## [TASKS FOR THIS EXERCISE]
1. In the Medicare Part D excerpt, within how many days do most wholesalers require payment?
2. Reproduce the stretch of the Medicare Part D excerpt from "The pharmacy association’s" through "often were jammed.".

## [TEXT EXCERPT]
Humana and UnitedHealth Group are two of the nation’s largest Medicare Part D providers. They’re aligned with Wal-Mart and Walgreens, respectively.

Mary Sellers, a spokeswoman for Humana, said the company’s rates were reviewed and approved by the federal Centers for Medicare and Medicaid Services. She said the rates were competitive.

“If they (independent pharmacies) don’t want to be part of the network, that’s fine,” she said. “Their role won’t go away. If that’s what they think, it’s an overblown concern.”

Not so, Wilcox said.

“When we first opened, we were 20 percent insurance, 80 percent cash,” he said. “Now, we’re 20 percent cash, 80 percent insurance. Medicare and Medicaid make up a big part of that 80 percent.”

Other problems

The pharmacy association’s Kiefhaber said Medicare Part D’s shortcomings aren’t limited to pinchpenny reimbursements.

“Cash flow is a huge problem,” Kiefhaber said. “Pharmacies that have been on 14- and 28-day pay cycles are now on 45-day cycles. For the first time, they’re having to borrow money to cover the difference between when they get paid and when they have to pay their wholesalers.”

He added, “Most wholesalers require payment in 10 or 14 days.”

Pharmacists, he said, are livid over being taken for granted after single-handedly keeping Medicare Part D afloat in January and February, a chaotic time when the plans’ computer and telephone lines often were jammed.

## [DATA EXCERPT]
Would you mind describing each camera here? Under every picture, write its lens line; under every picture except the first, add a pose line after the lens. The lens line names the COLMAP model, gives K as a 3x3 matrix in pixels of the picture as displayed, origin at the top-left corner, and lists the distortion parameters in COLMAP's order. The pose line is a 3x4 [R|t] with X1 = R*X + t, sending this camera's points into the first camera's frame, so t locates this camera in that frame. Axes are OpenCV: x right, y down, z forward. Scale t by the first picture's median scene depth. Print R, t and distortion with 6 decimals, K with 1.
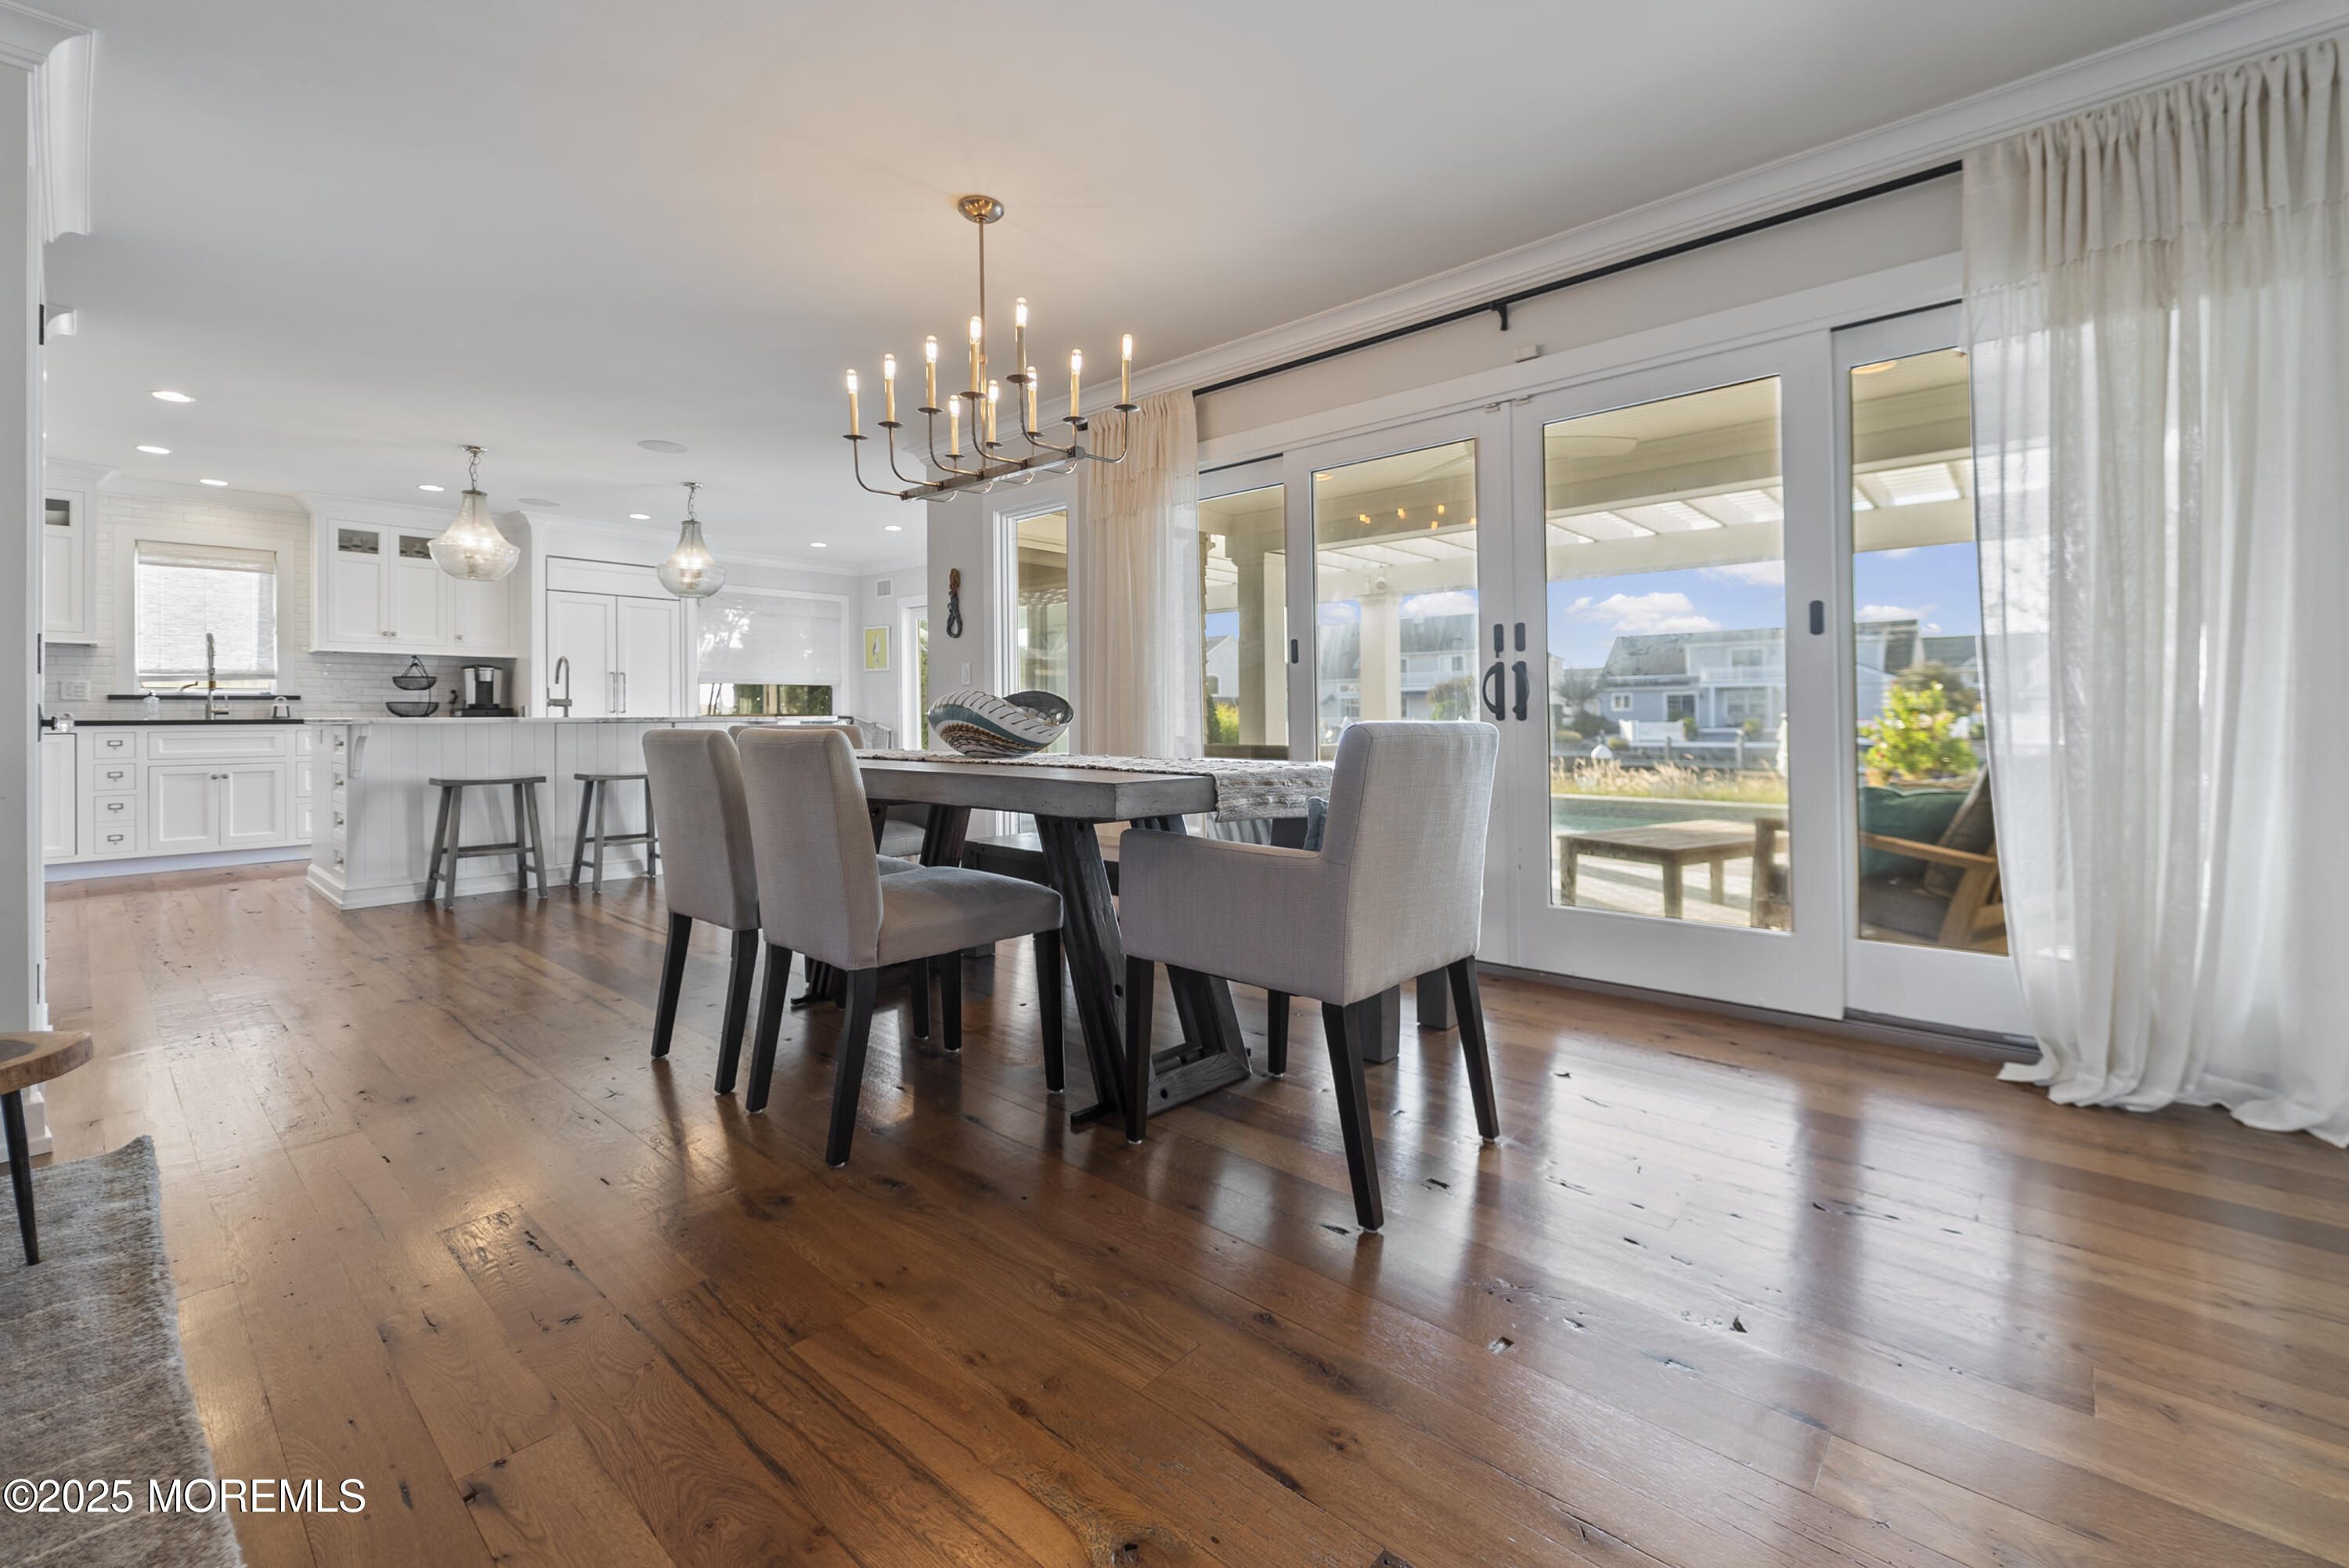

## [RESULTS IN ORDER]
1. Most wholesalers require payment in 10 or 14 days.

2.
The pharmacy association’s Kiefhaber said Medicare Part D’s shortcomings aren’t limited to pinchpenny reimbursements.

“Cash flow is a huge problem,” Kiefhaber said. “Pharmacies that have been on 14- and 28-day pay cycles are now on 45-day cycles. For the first time, they’re having to borrow money to cover the difference between when they get paid and when they have to pay their wholesalers.”

He added, “Most wholesalers require payment in 10 or 14 days.”

Pharmacists, he said, are livid over being taken for granted after single-handedly keeping Medicare Part D afloat in January and February, a chaotic time when the plans’ computer and telephone lines often were jammed.